(Given records)

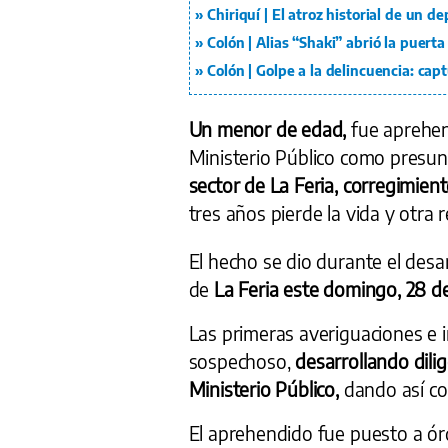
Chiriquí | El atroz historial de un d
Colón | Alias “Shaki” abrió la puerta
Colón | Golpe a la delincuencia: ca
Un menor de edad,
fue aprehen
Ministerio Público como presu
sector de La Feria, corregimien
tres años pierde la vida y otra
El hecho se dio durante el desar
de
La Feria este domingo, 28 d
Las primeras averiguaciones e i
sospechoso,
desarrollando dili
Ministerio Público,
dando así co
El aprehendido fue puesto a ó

(End Given records)

To do | When you copy the records above, keep every word exact but leave out the pictures.

Completed task |
Chiriquí | El atroz historial de un d
Colón | Alias “Shaki” abrió la puerta
Colón | Golpe a la delincuencia: ca
Un menor de edad,
fue aprehen
Ministerio Público como presu
sector de La Feria, corregimien
tres años pierde la vida y otra
El hecho se dio durante el desar
de
La Feria este domingo, 28 d
Las primeras averiguaciones e i
sospechoso,
desarrollando dili
Ministerio Público,
dando así co
El aprehendido fue puesto a ó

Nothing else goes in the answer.